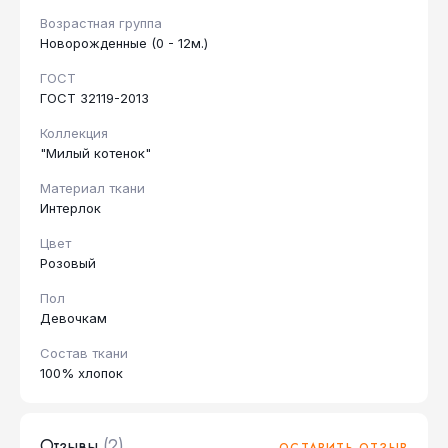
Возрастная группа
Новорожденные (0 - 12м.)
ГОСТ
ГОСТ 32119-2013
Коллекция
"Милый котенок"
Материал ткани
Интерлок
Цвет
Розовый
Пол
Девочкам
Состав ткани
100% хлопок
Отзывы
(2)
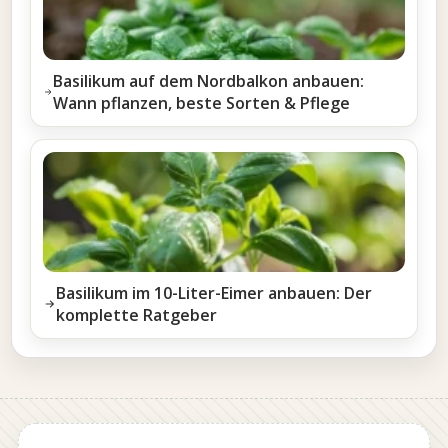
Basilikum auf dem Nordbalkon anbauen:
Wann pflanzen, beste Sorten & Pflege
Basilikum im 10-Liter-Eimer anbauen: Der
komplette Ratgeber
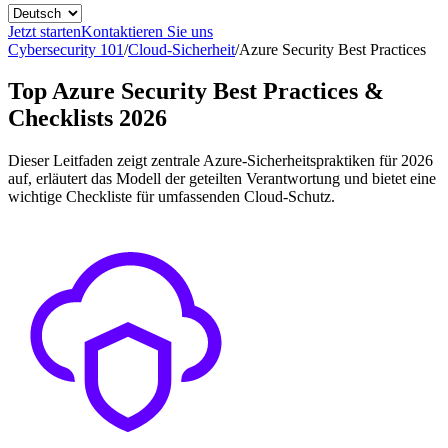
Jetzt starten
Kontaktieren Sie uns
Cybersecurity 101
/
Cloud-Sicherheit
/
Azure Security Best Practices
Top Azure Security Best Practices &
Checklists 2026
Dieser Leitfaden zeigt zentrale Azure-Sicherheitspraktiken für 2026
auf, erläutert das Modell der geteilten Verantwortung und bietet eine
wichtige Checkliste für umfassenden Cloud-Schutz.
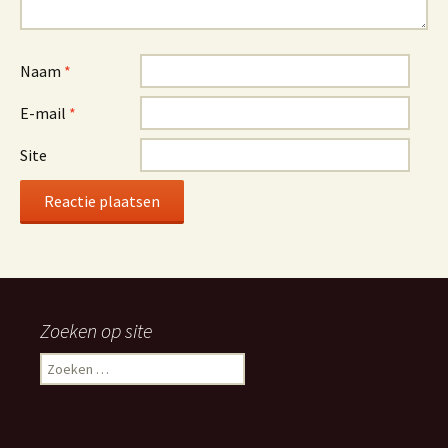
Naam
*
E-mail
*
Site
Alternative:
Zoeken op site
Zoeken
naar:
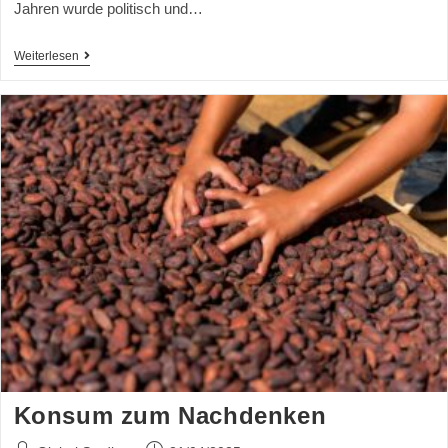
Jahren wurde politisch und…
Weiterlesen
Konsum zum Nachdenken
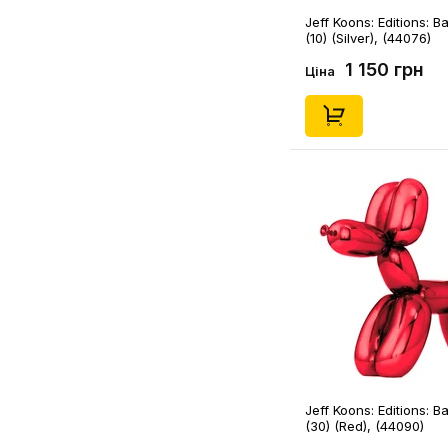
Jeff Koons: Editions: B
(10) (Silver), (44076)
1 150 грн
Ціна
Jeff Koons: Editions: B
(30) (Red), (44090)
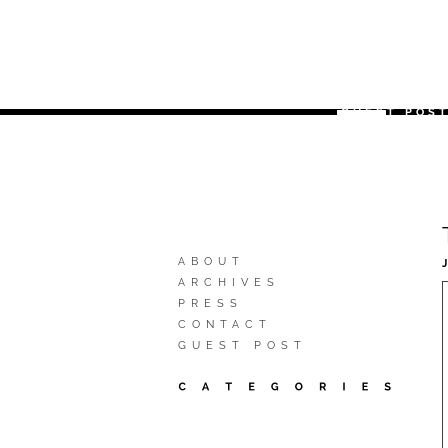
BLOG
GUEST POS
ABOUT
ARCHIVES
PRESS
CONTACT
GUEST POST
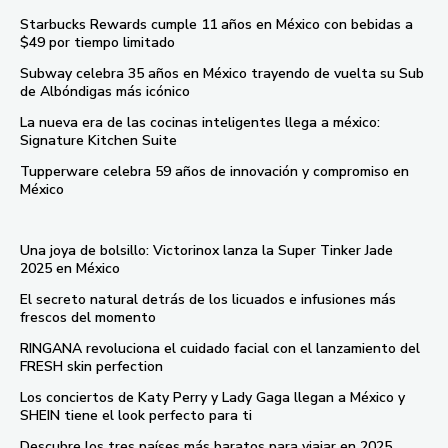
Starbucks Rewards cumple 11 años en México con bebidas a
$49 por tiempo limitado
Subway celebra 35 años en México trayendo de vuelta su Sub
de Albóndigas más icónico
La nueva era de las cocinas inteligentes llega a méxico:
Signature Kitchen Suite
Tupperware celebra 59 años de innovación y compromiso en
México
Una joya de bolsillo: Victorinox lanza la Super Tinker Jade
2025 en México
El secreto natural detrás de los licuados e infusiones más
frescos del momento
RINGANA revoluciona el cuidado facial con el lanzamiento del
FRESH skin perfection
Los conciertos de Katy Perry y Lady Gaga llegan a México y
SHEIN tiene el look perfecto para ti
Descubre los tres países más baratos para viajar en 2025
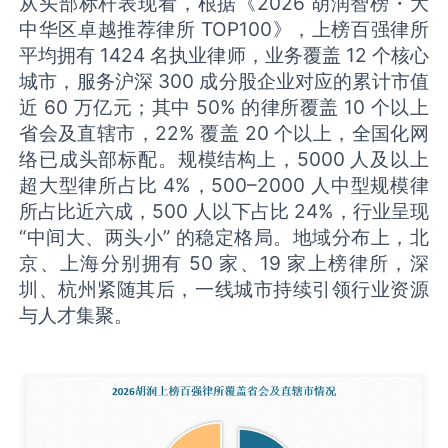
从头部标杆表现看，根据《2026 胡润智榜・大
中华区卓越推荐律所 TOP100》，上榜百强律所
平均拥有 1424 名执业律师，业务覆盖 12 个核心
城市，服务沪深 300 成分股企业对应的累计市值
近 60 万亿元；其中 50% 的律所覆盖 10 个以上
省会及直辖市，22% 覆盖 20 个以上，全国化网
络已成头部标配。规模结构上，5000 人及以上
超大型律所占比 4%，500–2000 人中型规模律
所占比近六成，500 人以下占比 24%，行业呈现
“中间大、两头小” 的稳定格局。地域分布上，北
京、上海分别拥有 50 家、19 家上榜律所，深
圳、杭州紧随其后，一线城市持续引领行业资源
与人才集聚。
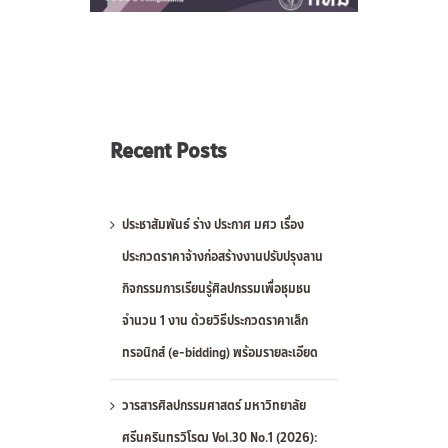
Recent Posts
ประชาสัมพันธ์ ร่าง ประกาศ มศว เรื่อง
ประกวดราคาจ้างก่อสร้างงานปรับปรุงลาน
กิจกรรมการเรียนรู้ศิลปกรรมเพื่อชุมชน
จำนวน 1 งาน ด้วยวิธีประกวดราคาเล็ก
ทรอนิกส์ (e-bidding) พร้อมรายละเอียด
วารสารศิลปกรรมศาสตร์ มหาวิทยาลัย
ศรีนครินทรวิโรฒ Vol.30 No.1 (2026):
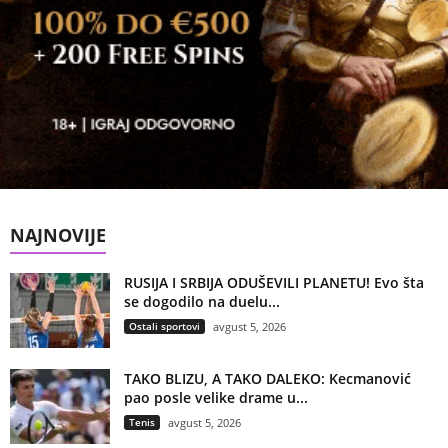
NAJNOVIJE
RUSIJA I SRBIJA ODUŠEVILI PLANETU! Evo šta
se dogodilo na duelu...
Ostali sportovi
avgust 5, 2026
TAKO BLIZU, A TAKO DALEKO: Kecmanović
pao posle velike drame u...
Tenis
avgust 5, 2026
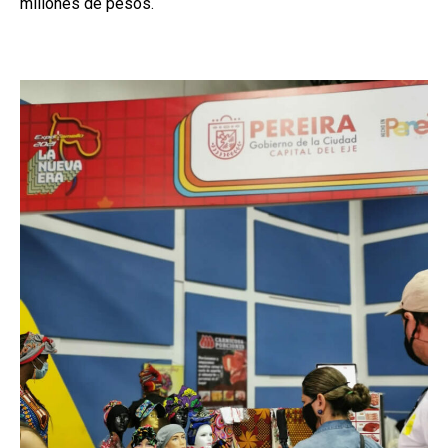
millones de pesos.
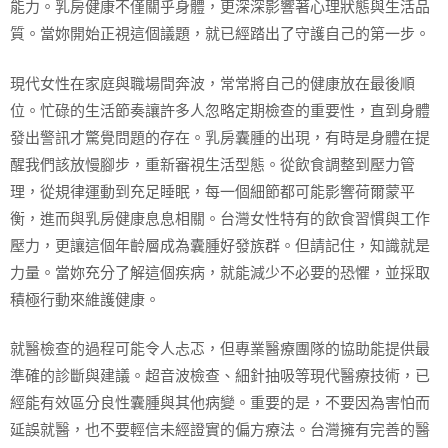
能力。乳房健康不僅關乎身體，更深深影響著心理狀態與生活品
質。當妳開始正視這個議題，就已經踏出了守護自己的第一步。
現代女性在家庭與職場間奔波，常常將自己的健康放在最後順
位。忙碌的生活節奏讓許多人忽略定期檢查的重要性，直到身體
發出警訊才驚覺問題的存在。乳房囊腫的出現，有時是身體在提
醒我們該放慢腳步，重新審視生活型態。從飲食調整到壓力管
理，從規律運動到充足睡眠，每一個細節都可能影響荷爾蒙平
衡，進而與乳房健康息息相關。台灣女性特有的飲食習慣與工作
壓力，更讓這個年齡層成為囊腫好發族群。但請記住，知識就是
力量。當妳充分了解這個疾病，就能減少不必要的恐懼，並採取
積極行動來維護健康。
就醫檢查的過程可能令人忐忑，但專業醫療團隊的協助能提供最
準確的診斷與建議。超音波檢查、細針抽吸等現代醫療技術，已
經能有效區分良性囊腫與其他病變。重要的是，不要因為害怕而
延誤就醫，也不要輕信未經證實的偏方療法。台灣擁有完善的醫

### Exercise
Give back every line of the listing where the word "Basilikum" shows up.

### Written answer
Basilikum auf dem Nordbalkon anbauen:
Basilikum im 10-Liter-Eimer anbauen: Der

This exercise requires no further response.